Está al pie de la escalera.
Sus ojos inquietos miran hacia arriba y luego recorren los
escalones de regreso hasta donde está él.
Mira sus pies, vuelve a mirar los escalones. Y otra vez sus
pies.
Apoya uno en el primer escalón, tal como decían las
instrucciones, pero cae. Amortiguado, pero cae.
Se queda sentado frente a la escalera. Evalúa las opciones.
Decide salirse del guión e intenta usar algo más que sus
pies.
Apoya una mano, regordeta y pegajosa, en el borde del primer
escalón. Se da impulso y sube también una rodilla. No el pie como le habían
dicho. Se siente más seguro con la rodilla.
Ahora sí, tiene ya una rodilla en el escalón y manotea el
siguiente, mientras arrastra la pierna para subir la otra rodilla. Se ríe,
feliz. Mira hacia arriba, impaciente.
Sabe que va a llegar. Está determinado.
De pronto oye un grito abajo. Se sienta de golpe y la
presión recae sobre el pañal algo cargado de pis ya.
Es mamá, que lo ve en medio de la escalera y se asusta y
sube de manera tan torpe que él quisiera corregirla y decirle que así no se
hace.
La espera tranquilo, sonriente y babeante. Pero mamá parece
no apreciar los logros, le grita, llora, tiembla y ríe a la vez. Es confuso
leer las emociones de esa mujer, ahora lo entiende a papá.

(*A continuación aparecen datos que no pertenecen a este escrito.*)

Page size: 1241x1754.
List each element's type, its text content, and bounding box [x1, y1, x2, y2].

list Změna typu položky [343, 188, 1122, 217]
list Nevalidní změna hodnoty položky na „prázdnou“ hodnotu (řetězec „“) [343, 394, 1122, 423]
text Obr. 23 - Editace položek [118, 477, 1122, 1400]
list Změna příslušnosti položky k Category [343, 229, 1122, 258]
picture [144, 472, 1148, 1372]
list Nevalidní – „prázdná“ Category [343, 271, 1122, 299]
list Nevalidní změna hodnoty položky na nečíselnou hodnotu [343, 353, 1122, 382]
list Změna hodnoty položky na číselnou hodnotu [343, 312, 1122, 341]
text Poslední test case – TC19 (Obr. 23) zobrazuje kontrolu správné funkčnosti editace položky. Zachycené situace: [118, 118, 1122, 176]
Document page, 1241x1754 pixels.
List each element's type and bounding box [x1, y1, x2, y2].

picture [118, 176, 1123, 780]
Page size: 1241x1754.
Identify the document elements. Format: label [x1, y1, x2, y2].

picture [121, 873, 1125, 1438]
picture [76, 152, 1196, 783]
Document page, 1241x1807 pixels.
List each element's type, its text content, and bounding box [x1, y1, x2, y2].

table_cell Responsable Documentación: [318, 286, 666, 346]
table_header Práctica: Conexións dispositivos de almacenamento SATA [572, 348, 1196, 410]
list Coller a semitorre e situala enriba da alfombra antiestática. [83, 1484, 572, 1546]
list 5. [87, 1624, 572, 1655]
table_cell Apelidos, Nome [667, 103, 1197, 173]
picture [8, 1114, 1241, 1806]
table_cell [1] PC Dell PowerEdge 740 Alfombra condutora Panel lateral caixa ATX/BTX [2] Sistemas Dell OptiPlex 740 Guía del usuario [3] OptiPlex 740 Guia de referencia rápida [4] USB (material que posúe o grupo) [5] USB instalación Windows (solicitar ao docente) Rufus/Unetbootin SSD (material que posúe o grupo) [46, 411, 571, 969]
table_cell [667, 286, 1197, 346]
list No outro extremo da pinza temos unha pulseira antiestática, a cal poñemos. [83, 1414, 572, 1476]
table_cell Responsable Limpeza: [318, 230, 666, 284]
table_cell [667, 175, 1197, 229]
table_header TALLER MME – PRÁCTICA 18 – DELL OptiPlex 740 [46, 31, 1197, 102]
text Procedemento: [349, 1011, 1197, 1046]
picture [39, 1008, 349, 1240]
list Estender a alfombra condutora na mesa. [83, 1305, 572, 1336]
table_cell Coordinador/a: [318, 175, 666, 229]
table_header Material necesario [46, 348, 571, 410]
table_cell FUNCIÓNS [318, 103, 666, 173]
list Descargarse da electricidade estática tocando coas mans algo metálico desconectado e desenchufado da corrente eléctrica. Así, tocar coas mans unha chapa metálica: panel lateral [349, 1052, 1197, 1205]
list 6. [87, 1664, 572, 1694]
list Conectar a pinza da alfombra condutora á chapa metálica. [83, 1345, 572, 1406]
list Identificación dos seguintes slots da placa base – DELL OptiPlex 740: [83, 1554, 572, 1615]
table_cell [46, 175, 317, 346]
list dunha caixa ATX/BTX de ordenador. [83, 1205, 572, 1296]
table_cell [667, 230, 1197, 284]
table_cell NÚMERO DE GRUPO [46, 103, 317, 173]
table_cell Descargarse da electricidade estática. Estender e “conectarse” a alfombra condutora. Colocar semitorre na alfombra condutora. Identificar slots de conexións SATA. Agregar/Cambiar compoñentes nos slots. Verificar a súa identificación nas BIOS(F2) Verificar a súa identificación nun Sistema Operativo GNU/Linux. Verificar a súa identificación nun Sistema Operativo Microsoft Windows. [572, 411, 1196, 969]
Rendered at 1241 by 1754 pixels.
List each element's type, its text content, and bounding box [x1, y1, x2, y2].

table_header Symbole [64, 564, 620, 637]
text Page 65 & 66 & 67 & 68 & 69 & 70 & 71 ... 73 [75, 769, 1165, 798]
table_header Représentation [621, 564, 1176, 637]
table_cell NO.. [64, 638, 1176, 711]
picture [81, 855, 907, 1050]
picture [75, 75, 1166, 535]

La meta quedará para otro día. Mamá se lo lleva a upa y lo
sienta en el cubículo lleno de juguetes y rodeado de red de seguridad. Él mira
los muñecos, y, a través de las hendijas de la puerta, el pedacito de escalera
que se llega a ver desde ahí.
No entiende qué pudo hacer mal, ni por qué mamá no lo deja
seguir intentando.
Al fin y al cabo fue ella misma quien lo introdujo a
Cortázar cuando le leyó las “Instrucciones para subir una escalera”.